In California, the median price jumped an incredible 109.3% during that same period. Total existing U.S. home sales in 2004 surpassed 6.7 million, a record that is on track to be broken again this year.
These high sales and prices have been partly stimulated by interest-only, variable-rate mortgages that require a low down payment and which are calculated to attract those households least capable of supporting home ownership. Yet apartment rents have not risen nearly as much because so many prospective renters are experimenting with first-time home ownership.
A similar wave of capital is flowing into non-residential markets as well. Prices of well-occupied office and industrial buildings with few leases expiring soon have been bid to amazing levels — with low cap rates. The chief lending officer of one of the nation's largest sources of mortgage finance recently remarked, “We are engulfed in a Niagara of capital.”

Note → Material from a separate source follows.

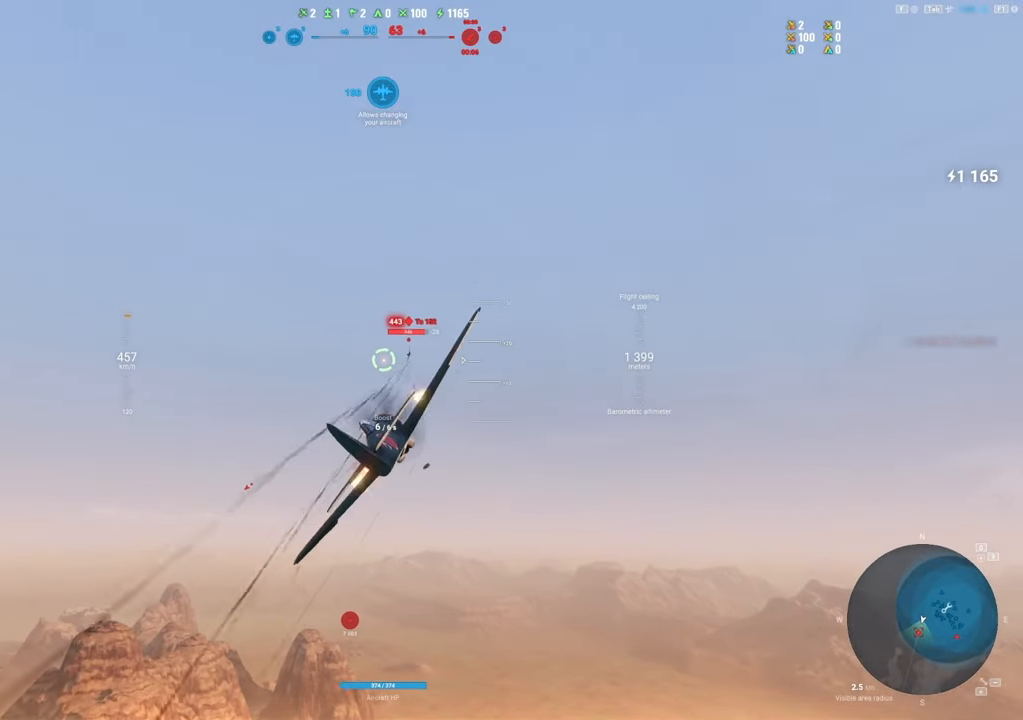
{"keys": ["shift"], "mouse": ["left"], "mouse_move": "still", "events": []}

The executive lamented that interest rate spreads were being compressed by the immense supply of capital looking for real properties. Consequently, she suspected that loan-underwriting standards were weakening across the board.
Returns are always relative
Real estate, including REIT stocks, has performed much better than other stocks, bonds and cash since 2000. None of the major stock indexes has returned to its 2000 highs after crashing dramatically. When the world's central banks lowered interest rates to help counteract the 2000 stock crash, and liberally supplied liquidity, bonds lost their appeal but real estate gained in attractiveness.
In spite of Wall Street claims of “perfect rationality” in stock markets, investors are heavily influenced by their recent past experiences. So, they fear stocks and love real estate. Hence, stocks have continued to move sideways this year. As a result, investors the world over have finally decided real property is an asset class of its own and deserves to absorb a notable amount of their resources.
Another factor favoring real estate is the relatively high dividend or cash-flow rates it generates compared to the alternatives. Those incentives attract retiring baby boomers and the pension funds that must help finance their futures.
True, the Federal Reserve has adopted a policy of raising short-term interest rates, a reversal of its former policy. From 1982 to 2004, after sharply escalating rates to halt inflation, the Fed steadily lowered interest rates as inflation gradually ebbed. This was a huge boon to real estate. Now the Fed is worried about a resumption of inflation, so it has started raising rates. But so far, the response to the Fed's efforts among long-term real estate borrowing rates has been weak. This trend will continue as long as the wave of capital into real estate endures, unless there is an even sharper drop in the international value of the U.S. dollar.
Why Sell Now?
Given life's uncertainties, it is never possible to identify when property markets are precisely at their peak before that peak passes. But it is possible to estimate when property markets are close to their peak, and that time is now. Conditions highly favorable to sellers cannot last forever, especially with huge U.S. deficits in the federal budget and trade balances looming. So many investors want to buy good-quality properties at top prices that owners probably cannot lose much by selling.
Two questions remain: (1) If I sell now, will I miss a further rise in prices? (2) What can I do with the money? The answer to the first question is that no one can predict the exact high point, but we are surely near it now. If you wait too long, the market could quickly turn less favorable. The answer to the second question is that I do not know any great high-paying alternative use for the funds you receive.
So, I recommend that sellers just sit on their gains and wait for market conditions to change. Pay the capital gains tax for once! Experience proves that something attractive will arise, even if you do not get great returns while waiting.
If you own properties that you never want to sell because they produce such great returns, then disregard my advice. But if your properties are near their peak earning power, or need renovation, or are just run-of-the-mill properties, seriously consider selling them now.